Findings from a survey by the Irish Brokers Association show most self-employed people have some pension benefits, but they are largely inadequate compared with their pre-retirement earnings.
Of those that have a pension, 41pc are still contributing to the fund, but more than one in five (22pc) are relying on preserved pension benefits from when they were employees.
Almost two-thirds (around 63pc) have a pension benefit, but the rest are set to be solely reliant on State funding in retirement.
This has prompted the Irish Brokers' Association to issue a warning to the Government that unless something is done to provide the self-employed with the same level of pension protection as is afforded to PAYE employees, then this demographic is likely to experience poverty in retirement.
Ciaran Phelan, chief executive of the Irish Brokers Association, said: "Six in 10 respondents in our survey have paid into, or are currently paying into, a contributory pension fund.
"But 22pc of those have stopped, and a further 37pc say they have nothing at all in terms of a retirement fund and are solely reliant on the State pension.
"We estimate that at least 59pc have not properly provided for retirement and an even greater percentage most likely don't have adequate provision in place," Mr Phelan said.
He added that, in contrast, 90pc to 100pc of State employees, and those in large traditional companies, have proper pensions.
"This is a wake-up call. There is a pension crisis looming and none will be hit harder than the self-employed".
The Irish Brokers' Association says that within the self-employed group there are some who are more adversely affected than others.

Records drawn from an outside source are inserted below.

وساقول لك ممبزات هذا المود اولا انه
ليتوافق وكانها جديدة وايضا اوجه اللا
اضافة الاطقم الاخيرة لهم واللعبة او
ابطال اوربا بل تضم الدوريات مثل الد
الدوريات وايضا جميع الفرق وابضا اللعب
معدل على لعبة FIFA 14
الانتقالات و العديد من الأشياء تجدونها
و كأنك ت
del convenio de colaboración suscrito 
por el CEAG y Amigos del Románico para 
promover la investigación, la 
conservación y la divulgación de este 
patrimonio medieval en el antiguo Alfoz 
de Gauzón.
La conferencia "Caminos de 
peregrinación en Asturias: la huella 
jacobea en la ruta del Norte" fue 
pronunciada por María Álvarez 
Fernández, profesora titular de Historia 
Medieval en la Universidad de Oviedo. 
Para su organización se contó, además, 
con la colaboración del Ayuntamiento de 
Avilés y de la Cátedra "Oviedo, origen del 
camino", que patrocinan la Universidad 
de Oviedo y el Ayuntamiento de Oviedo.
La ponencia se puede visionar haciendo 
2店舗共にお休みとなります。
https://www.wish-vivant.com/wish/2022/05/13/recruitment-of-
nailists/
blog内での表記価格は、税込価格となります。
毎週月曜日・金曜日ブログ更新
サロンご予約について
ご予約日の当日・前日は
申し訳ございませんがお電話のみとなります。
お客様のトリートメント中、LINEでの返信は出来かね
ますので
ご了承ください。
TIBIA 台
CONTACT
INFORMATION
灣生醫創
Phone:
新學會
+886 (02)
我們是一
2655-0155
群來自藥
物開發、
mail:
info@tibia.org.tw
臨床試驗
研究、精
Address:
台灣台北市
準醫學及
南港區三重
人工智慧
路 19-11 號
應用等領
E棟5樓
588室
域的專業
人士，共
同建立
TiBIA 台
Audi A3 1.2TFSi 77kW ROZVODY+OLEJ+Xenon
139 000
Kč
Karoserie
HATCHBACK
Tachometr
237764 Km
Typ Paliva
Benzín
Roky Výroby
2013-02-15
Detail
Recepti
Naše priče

"Unfortunately, our survey revealed that higher earners are far more likely to have a pension. Only 36pc of those who earn less than €50,000 have a contributory pension compared with 54pc of those who earn over €50,000."
However, the likelihood of a self-employed person having a pension improves the longer they've been running their own business.
More than a third of those who have been self-employed for less than five years have a contributory pension compared with almost half of those who have been self-employed for over 10 years.
Other findings from the Irish Brokers' Association survey include the fact that one in five of the self-employed expect that they will not be able to retire until at they are at least 71.
Another 20pc believe they will be over 71 when they retire.
The average age the self-employed person thinks they will retire is 68, three years later than the full retirement age at 65 years, and six years later than their ideal retirement age of 62 years.